The Assertive Cancer Patient writes:

Every three weeks
, always on a Thursday afternoon, I amble on over to the cancer center for my IV treatment.

(I also take Cytoxan, a chemo drug that comes in pill form, every day, plus a handful of other pills to help deal with the side effects and fringe benefits of being in cancer treatment—anxiety, high blood pressure, occasional depression, insomnia.)

The total bill for each treatment session at the cancer center is something north of $20,000. The annual cost of my cancer care is more than $300,000. That’s three hundred thousand dollars a year.

Almost $30,000 a month to keep me alive.

I have no idea who this lady is. Her story clearly illustrates why health insurance should be a priority for people . . . before they get sick.

As a result of the high cost of Herceptin and Avastin, I am going to hit my lifetime max of $1 million on my health insurance before the end of 2007.

Then what? I can’t even afford a month’s worth of cancer treatment on my own.
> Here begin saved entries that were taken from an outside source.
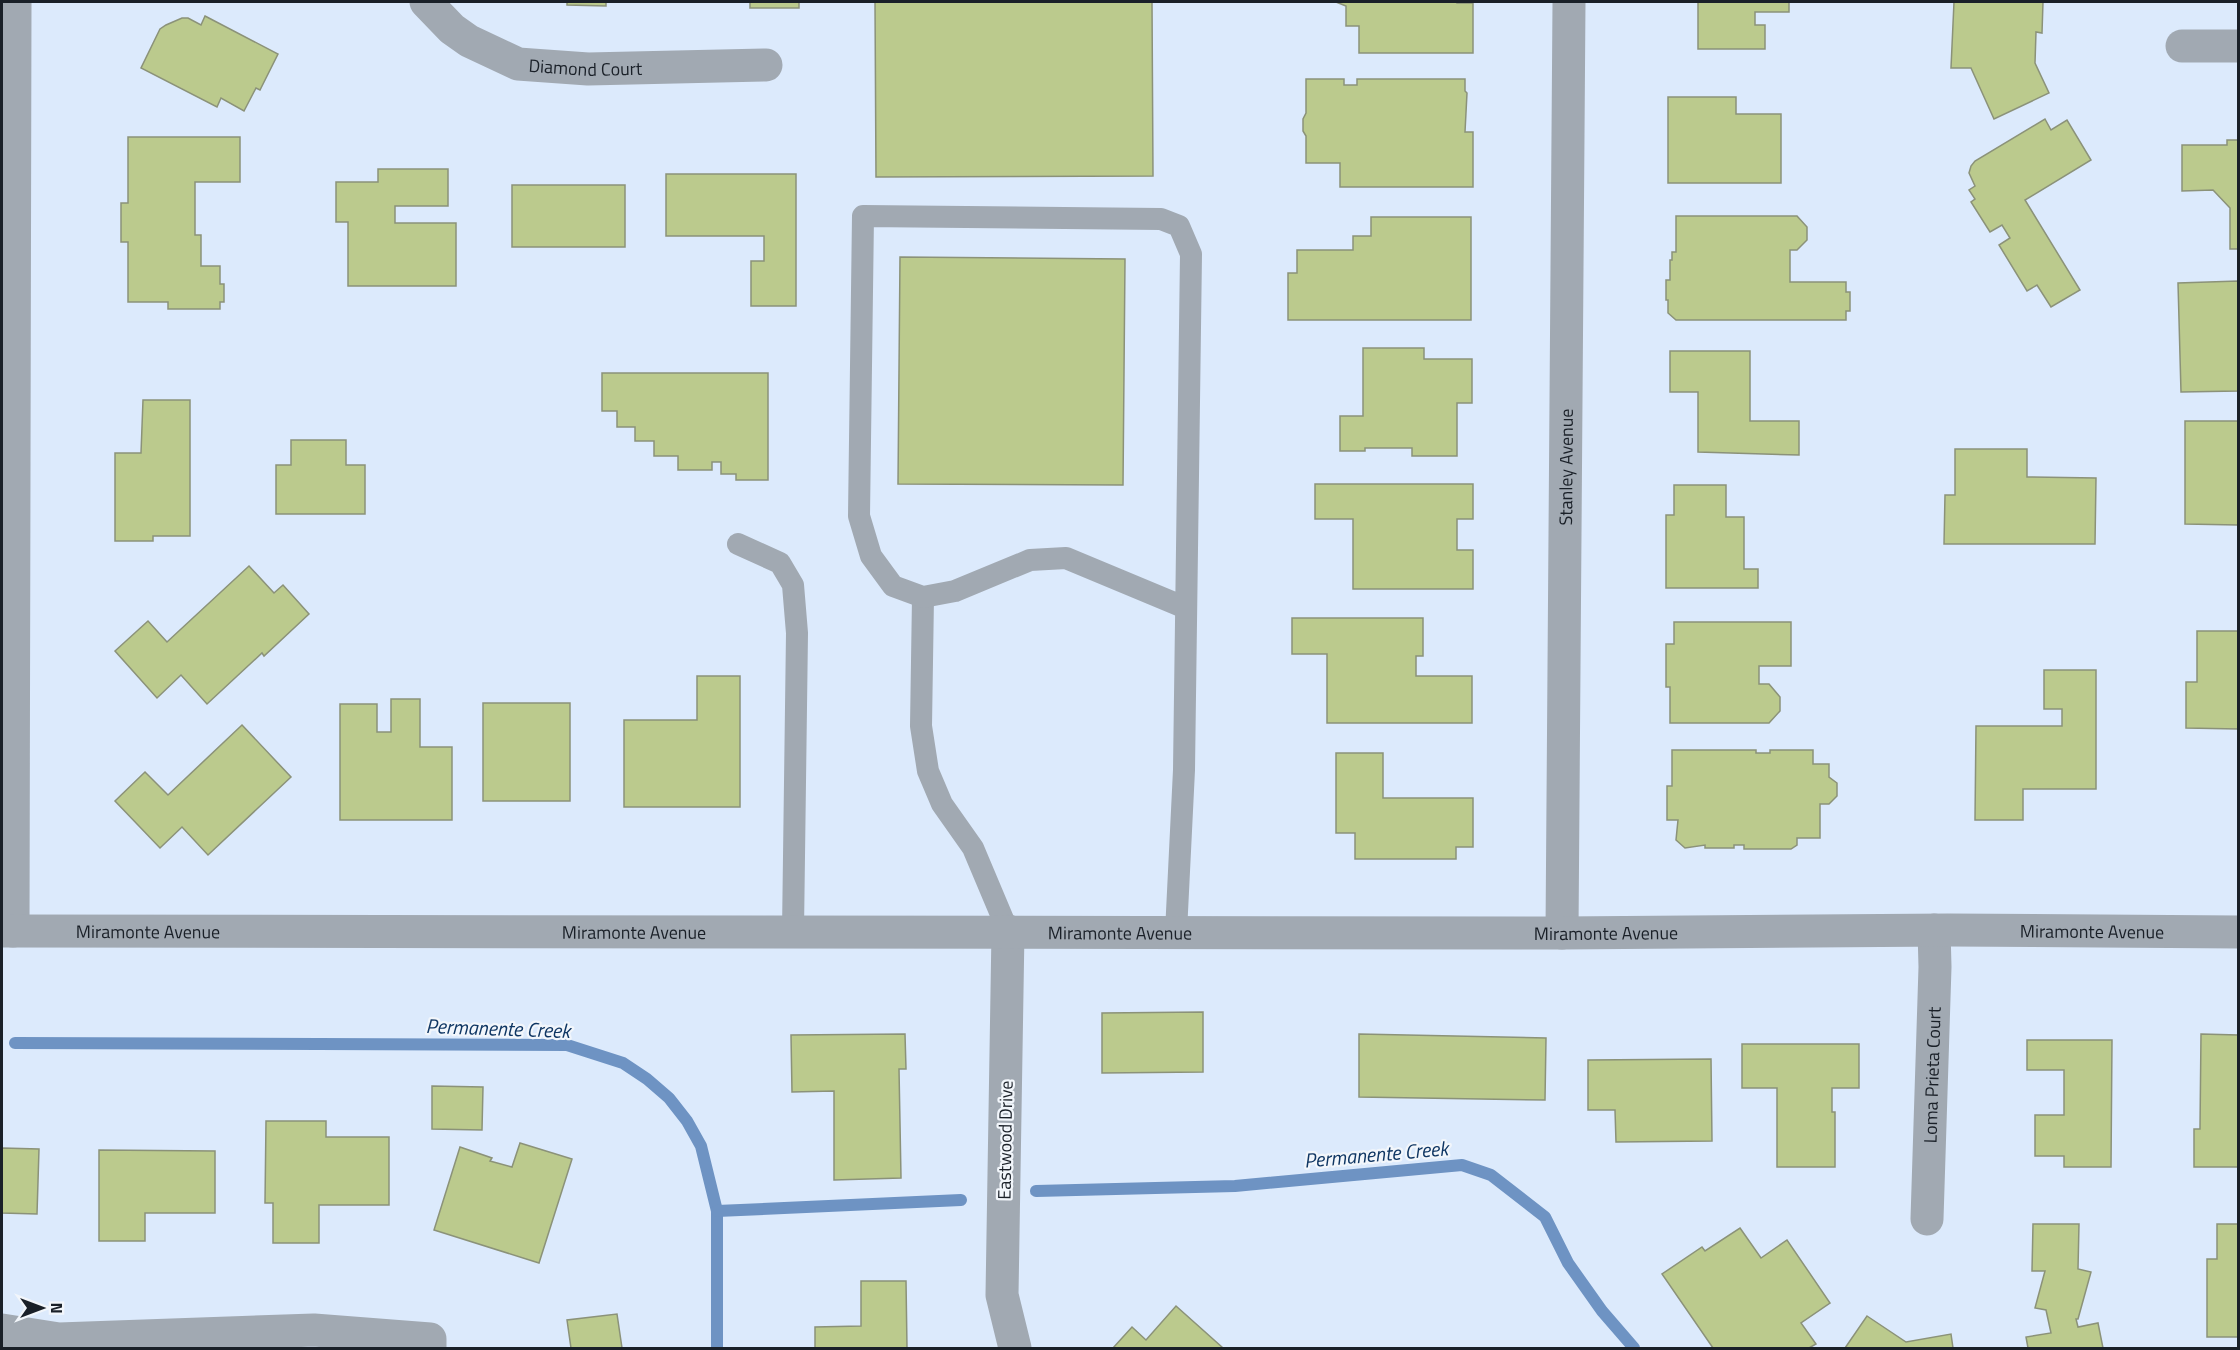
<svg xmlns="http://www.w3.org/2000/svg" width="2240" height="1350" font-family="'Titillium Web',sans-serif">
  <rect width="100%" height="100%" fill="#dceafc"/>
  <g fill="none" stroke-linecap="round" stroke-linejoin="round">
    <!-- stream -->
    <g stroke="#6e93c3" stroke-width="12">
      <path d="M15 1043 567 1045 623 1063 647 1079 669 1098 687 1121 701 1146 717 1211V1348"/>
      <path d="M1036 1191 1235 1186 1462 1165 1491 1175 1545 1217 1568 1263 1602 1311 1634 1348"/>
      <path d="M717 1211 961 1200"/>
    </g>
  </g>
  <!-- building -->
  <g fill="#bbca8d" stroke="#8b9279" stroke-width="1.5">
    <path d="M567 2H606V6L567 5Z"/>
    <rect x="750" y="2" width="49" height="6"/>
    <path d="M875 2H1152L1153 176 876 177Z"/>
    <path d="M1336 2H1457V3H1473V53H1359V26H1346V6Z"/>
    <path d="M1698 2H1789V12H1755V25H1765V49H1698Z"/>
    <path d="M1954 2H2043L2042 33 2036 32 2035 63 2049 93 1994 119 1971 68H1951Z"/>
    <path d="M205 16 278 54 260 90 256 88 244 111 221 98 217 107 141 68 160 29 166 25 182 18H188L201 25Z"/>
    <path d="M1306 79H1344V85H1357V79H1465V91L1467 93 1465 132H1473V187H1340V163H1306V136L1303 131V119L1306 113Z"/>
    <path d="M1668 97H1736V114H1781V183H1668Z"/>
    <path d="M2045 119 2051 130 2067 120 2091 160 2025 200 2080 290 2051 307 2037 285 2027 291 1999 245 2010 238 2002 225 1990 232 1971 202 1975 199 1969 190 1975 186 1969 173 1971 166 1975 161Z"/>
    <path d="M128 137H240V182H195V235H201V266H220V284H224V302H220V309H168V302H128V242H121V203H128Z"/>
    <path d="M2227 140H2238V249H2230V208L2213 190 2182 191V145H2227Z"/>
    <path d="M378 169H448V206H395V223H456V286H348V222H336V182H378Z"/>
    <path d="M666 174H796V306H751V261H764V236H666Z"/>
    <rect x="512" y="185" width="113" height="62"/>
    <path d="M1676 216H1797L1807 227V240L1797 250H1790V282H1846V292H1850V311H1846V320H1676L1668 313V300H1666V280H1670V260H1672V252H1676Z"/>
    <path d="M1371 217H1471V320H1288V273H1297V250H1353V236H1371Z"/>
    <path d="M900 257 1125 259 1123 485 898 484Z"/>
    <path d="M2238 281V391L2181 392 2178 283Z"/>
    <path d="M1363 348H1424V359H1472V403H1457V456H1412V448H1365V451H1340V416H1363Z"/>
    <path d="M1670 351H1750V421H1799V455L1698 452V392H1670Z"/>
    <path d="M602 373H768V480H736V474H721V462H712V470H678V456H654V441H635V427H617V411H602Z"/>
    <path d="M143 400H190V536H153V541H115V453H141Z"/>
    <path d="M2185 421H2238V525L2185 524Z"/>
    <path d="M291 440H346V465H365V514H276V465H291Z"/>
    <path d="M1955 449H2027V477L2096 478 2095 544H1944L1945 495H1955Z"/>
    <path d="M1315 484H1473V519H1457V550H1473V589H1353V519H1315Z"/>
    <path d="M1674 485H1726V517H1744V569H1758V588H1666V515H1674Z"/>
    <path d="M249 566 274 593 283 585 309 614 264 656 262 653 207 704 181 675 157 698 115 651 148 621 167 642Z"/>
    <path d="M1292 618H1423V656H1416V676H1472V723H1327V654H1292Z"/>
    <path d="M1674 622H1791V666H1759V684H1769L1780 697V711L1769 723H1670V687H1666V644H1674Z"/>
    <path d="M2197 631H2238V729L2186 728V682H2197Z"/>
    <path d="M2044 670H2096V789H2023V820H1975L1976 726H2062V709H2044Z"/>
    <path d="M697 676H740V807H624V720H697Z"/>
    <path d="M391 699H420V747H452V820H340V704H377V732H391Z"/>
    <rect x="483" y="703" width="87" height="98"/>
    <path d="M242 725 291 777 208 855 182 827 160 848 115 801 145 772 168 795Z"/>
    <path d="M1672 750H1756V753H1770V750H1813V764H1829V777L1837 783V796L1829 804H1820V838H1797V845L1791 849H1744V845H1734V848H1705V845L1685 848 1676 840 1678 820H1667V786H1672Z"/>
    <path d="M1336 753H1383V798H1473V847H1456V859H1355V833H1336Z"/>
    <path d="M1203 1012V1072L1102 1073V1013Z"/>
    <path d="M905 1034 906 1069H899L901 1178 834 1180V1091L792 1092 791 1035Z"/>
    <path d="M1359 1034 1546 1038 1545 1100 1359 1097Z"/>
    <path d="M2201 1034 2238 1035V1167H2194V1129H2200Z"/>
    <path d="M2027 1040H2112L2111 1167H2064V1156H2035V1115H2064V1070H2027Z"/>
    <path d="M1742 1044H1859V1088H1832V1112H1835V1167H1777V1088H1742Z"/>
    <path d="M1711 1059 1712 1141 1616 1142 1615 1110H1588V1060Z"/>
    <path d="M432 1086 483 1087 482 1130 432 1129Z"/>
    <path d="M266 1121H326V1137H389V1205H319V1243H273V1203H265Z"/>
    <path d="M520 1143 572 1159 539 1263 434 1230 460 1147 492 1158 490 1161 512 1167Z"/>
    <path d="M2 1148 39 1149 37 1214 2 1213Z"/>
    <path d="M99 1150 215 1151V1213H145V1241H99Z"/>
    <path d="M2033 1224H2079L2078 1269 2091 1272 2078 1319H2076L2078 1327 2098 1323 2103 1348H2028L2026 1337 2051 1333 2046 1310 2035 1308 2045 1271H2032Z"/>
    <path d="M2217 1224H2238V1337H2207V1259H2217Z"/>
    <path d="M1740 1228 1761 1258 1787 1240 1830 1303 1801 1323 1816 1344 1809 1348H1713L1662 1274 1702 1247 1705 1251Z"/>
    <path d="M861 1281H906L907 1348H815V1327L861 1326Z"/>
    <path d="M1176 1306 1223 1348H1113L1132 1327 1146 1340Z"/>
    <path d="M617 1314 622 1348H571L567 1320Z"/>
    <path d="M1867 1316 1906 1342 1951 1334 1953 1348H1845Z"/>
  </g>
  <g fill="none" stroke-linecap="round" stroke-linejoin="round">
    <!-- service -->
    <g stroke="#a1a9b2" stroke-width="22">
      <path d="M738 544 780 563 793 585 797 633 793 931"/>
      <path d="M923 597 921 726 928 771 942 804 973 848 1008 931"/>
      <path d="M1176 932 1184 770 1191 254 1179 226 1161 219 863 216 859 516 871 556 893 586 923 597 955 591 1030 560 1066 558 1186 608"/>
    </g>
    <!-- minor -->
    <g stroke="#a1a9b2" stroke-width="33">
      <path id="s1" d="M426 2 452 29 469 41 518 64 588 69 766 65"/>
      <path d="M2182 46H2238"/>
      <path d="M13 931 15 2"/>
      <path d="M1008 931 1002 1295 1015 1348"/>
      <path id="s2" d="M1562 933 1569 2"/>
      <path id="s3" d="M1927 1219 1935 967 1934 930"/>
      <path d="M2 1330 59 1339 314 1330 430 1339V1348"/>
    </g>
    <!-- tertiary -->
    <path stroke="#a1a9b2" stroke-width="33" id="s4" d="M2 931 1562 933 1949 930 2238 932"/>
  </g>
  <g text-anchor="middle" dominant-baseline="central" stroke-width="4.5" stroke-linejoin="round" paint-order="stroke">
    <!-- street labels -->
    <g font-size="18" fill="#1a2028" stroke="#f2f6fb">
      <text stroke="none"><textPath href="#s1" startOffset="180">Diamond Court</textPath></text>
      <text stroke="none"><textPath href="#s2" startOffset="466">Stanley Avenue</textPath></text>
      <text stroke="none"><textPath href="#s4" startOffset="146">Miramonte Avenue</textPath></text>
      <text stroke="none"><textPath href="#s4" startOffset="632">Miramonte Avenue</textPath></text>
      <text stroke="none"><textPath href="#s4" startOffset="2090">Miramonte Avenue</textPath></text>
      <text stroke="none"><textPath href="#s4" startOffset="1118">Miramonte Avenue</textPath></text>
      <text stroke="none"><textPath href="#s4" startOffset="1604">Miramonte Avenue</textPath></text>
      <text stroke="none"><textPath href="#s3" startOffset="144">Loma Prieta Court</textPath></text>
      <text transform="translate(1005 1140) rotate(-89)">Eastwood Drive</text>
    </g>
    <!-- water labels -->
    <g font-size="20" font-style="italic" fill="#0f3663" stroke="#f2f6fb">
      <text transform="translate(498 1028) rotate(2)">Permanente Creek</text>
      <text transform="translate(1376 1154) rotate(-5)">Permanente Creek</text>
    </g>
  </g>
  <!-- border -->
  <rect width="2240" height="1350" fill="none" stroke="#1a2028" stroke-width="6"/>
  <!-- north arrow -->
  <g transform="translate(42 1308) rotate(90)" stroke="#f2f6fb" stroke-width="4.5" paint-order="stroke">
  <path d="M0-4.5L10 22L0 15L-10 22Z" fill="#1a2028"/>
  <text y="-9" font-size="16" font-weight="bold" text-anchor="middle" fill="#1a2028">N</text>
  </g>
</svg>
Some of the individual plans in GA have $2M caps, while others stop at $3M. Sadly, many group plans, usually those covering public employees, have caps of $1M - $1.5M.

A $2M cap is low by today's standards. A $3M cap should be adequate for most situations, at least for the foreseeable future.

So how much does it cost to raise the lifetime max from $2M to $6M?

About $4 per month for a family of 4.